Après avoir débouté à deux reprises des ONG écologistes et représentants du monde agricole en 2021 et 2022, le Conseil d’État reconnaît finalement l’illégalité des dérogations françaises autorisant l’usage des néonicotinoïdes pour les betteraves sucrières.
Le 19 janvier 2023, la Cour de justice européenne publiait un arrêt rappelant aux 27 pays membres de l’Union européenne l’interdiction des semences enrobées de néonicotinoïdes. Il juge les dérogations systématiques octroyées par le gouvernement comme illégales au regard du droit européen. Dans la foulée, le 23 janvier, le ministre de l’Agriculture, Marc Fesneau, a déclaré renoncer à autoriser par dérogation les néonicotinoïdes en France immédiatement.
Depuis 2018, l’UE a interdit ces insecticides de mise sur le marché au sein de son territoire. Pourtant, une dizaine de pays, dont la France, avaient pris des dérogations pour préserver les rendements sucriers grâce à ces insecticides. Alors que le Conseil d’État avait rejeté à deux reprises les requêtes d’ONG écologistes et de représentants du monde agricole et apicole, il reconnaît finalement dans une décision du 3 mai que « les dérogations permettant leur utilisation pour les cultures de betteraves sucrières accordées en 2021 et 2022 étaient […] illégales ». Et pour cause, « aucune dérogation n’est en effet possible si la Commission européenne a formellement interdit un pesticide », confirme le Conseil d’État.
L’association Agir pour l’environnement y voit une « victoire posthume », mais au « goût amer ». En effet, elle souligne que « la réautorisation illégale des néonicotinoïdes a permis aux betteraviers de semer près de 100 milliards de graines et d’ainsi polluer illégalement la nature ».
Retour sur des dérogations françaises
Le 4 novembre 2020, la France adoptait une loi autorisant l’usage de néonicotinoïdes en cas de danger sanitaire pour les betteraves sucrières.
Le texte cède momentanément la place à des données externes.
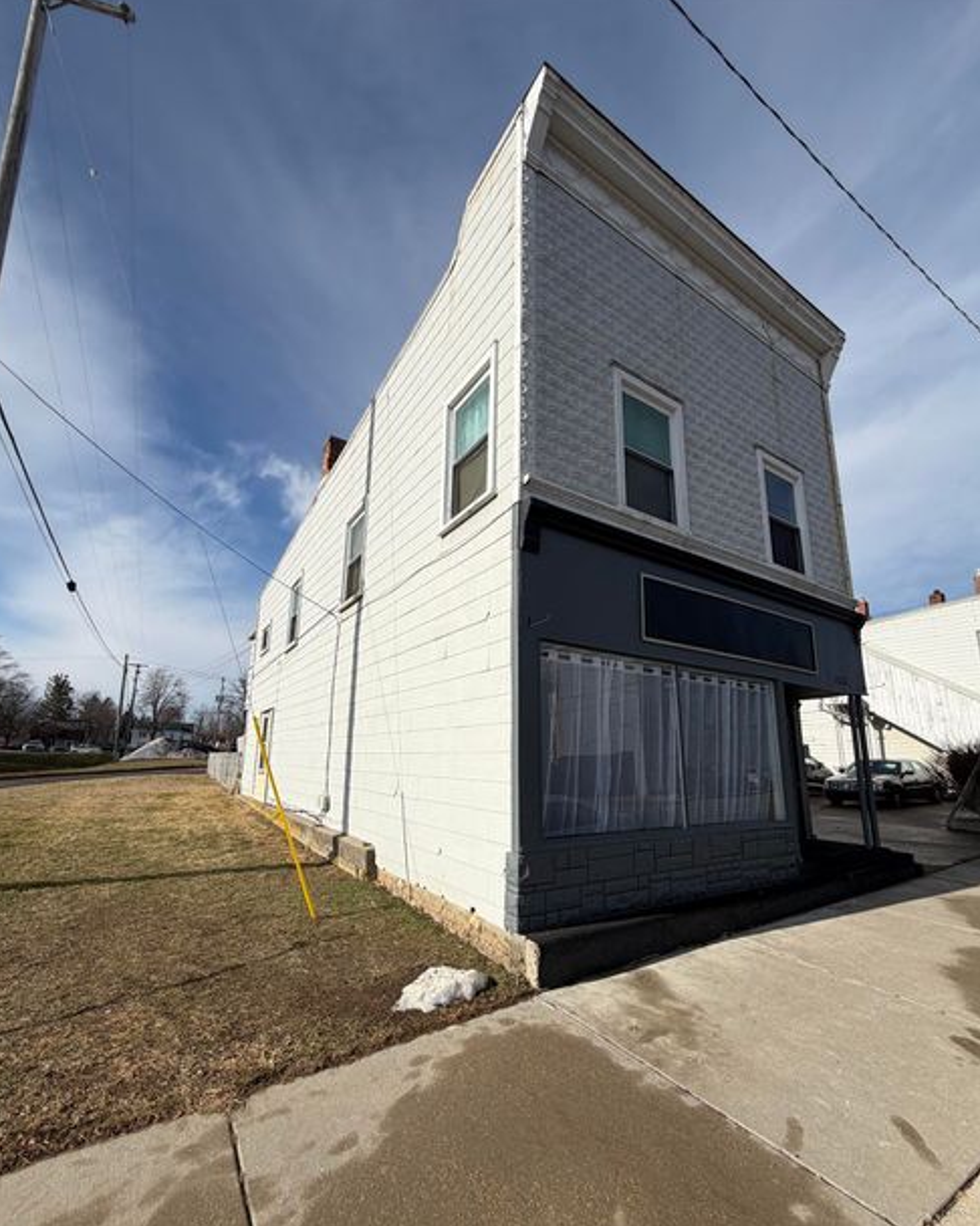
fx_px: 544
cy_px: 660
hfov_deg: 84.0
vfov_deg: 96.6
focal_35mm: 15
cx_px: 486
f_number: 2.2
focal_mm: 2.22
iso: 20
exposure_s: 1/1368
Suite à ce vote, 60 députés et 60 sénateurs avaient saisi le Conseil Constitutionnel pour suspendre l’autorisation dérogatoire de leur usage sur les betteraves jusqu’en 2023. Le 10 décembre, le Conseil Constitutionnel jugeait toutefois la loi conforme à la Constitution. Mais il rappelait que celle-ci devait se faire dans les conditions prévues par le règlement européen.
L’arrêté du 5 février 2021 autorisait les « semences de betteraves sucrières traitées avec des produits contenant les substances actives imidaclopride ou thiamethoxam ». L’association Agir pour l’environnement, la Confédération paysanne, la fédération Nature et progrès (UNAF) et la Fédération française des apiculteurs professionnels (FFAP) avaient demandé au juge des référés du Conseil d’État de suspendre cet arrêté. Le Conseil d’État a rendu sa décision en référé n°450194 le 15 mars 2021. Il jugeait l’arrêté conforme à la Constitution et au droit européen. « L’arrêté attaqué, qui se borne à mettre en œuvre cette autorisation pour la campagne 2021, ne porte, par lui-même, aucune atteinte grave et manifestement illégale à la liberté du commerce et de l’industrie et au droit de propriété des éleveurs d’abeilles », expliquait alors le Conseil d’État.
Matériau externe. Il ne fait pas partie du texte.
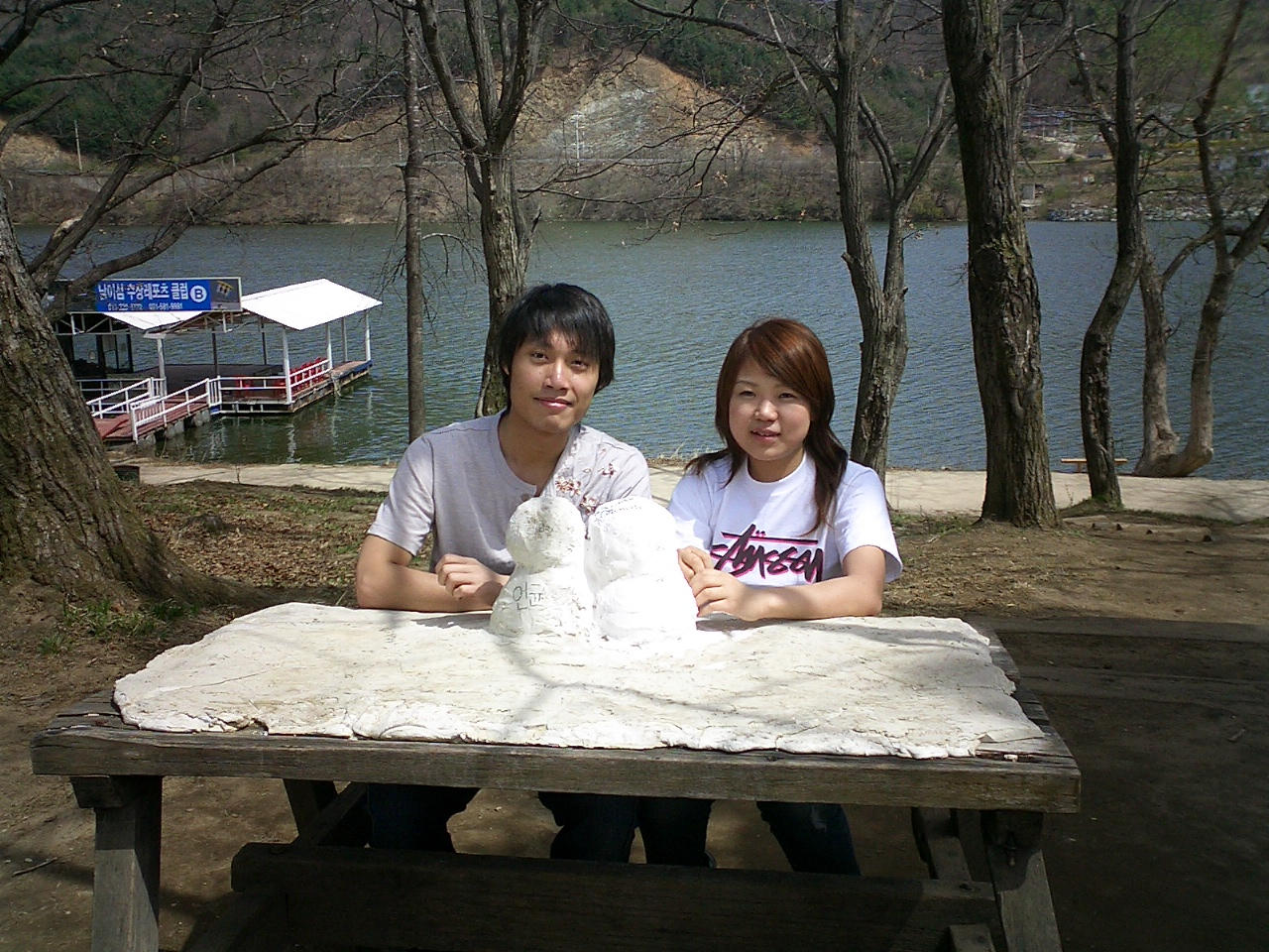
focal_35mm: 37
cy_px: 476
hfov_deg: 50.1
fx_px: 1356
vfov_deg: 38.7
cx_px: 634
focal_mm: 5.6
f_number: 3.5
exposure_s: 1/1250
Rebelote en 2022. Dans sa décision en référé n°461238 du 25 février 2022, le juge des référés estime qu’en l’absence de solution alternative, la dérogation autorisant les néonicotinoïdes pour les betteraves sucrières en 2022 est légale. Ce n’était finalement pas le cas.
Cette interdiction définitive des néonicotinoïdes « va empêcher l’ajout de nouvelles pollutions » se félicite pour sa part l’ONG Pollinis, dans un communiqué. Elle prévient toutefois : « L’agriculture conventionnelle les a utilisés pendant 20 ans. Ce sont des molécules qui persistent dans l’environnement. Cela va prendre un certain nombre d’années avant que la France ne soit plus polluée, tant nous étions arrivés à un niveau de pollution important ».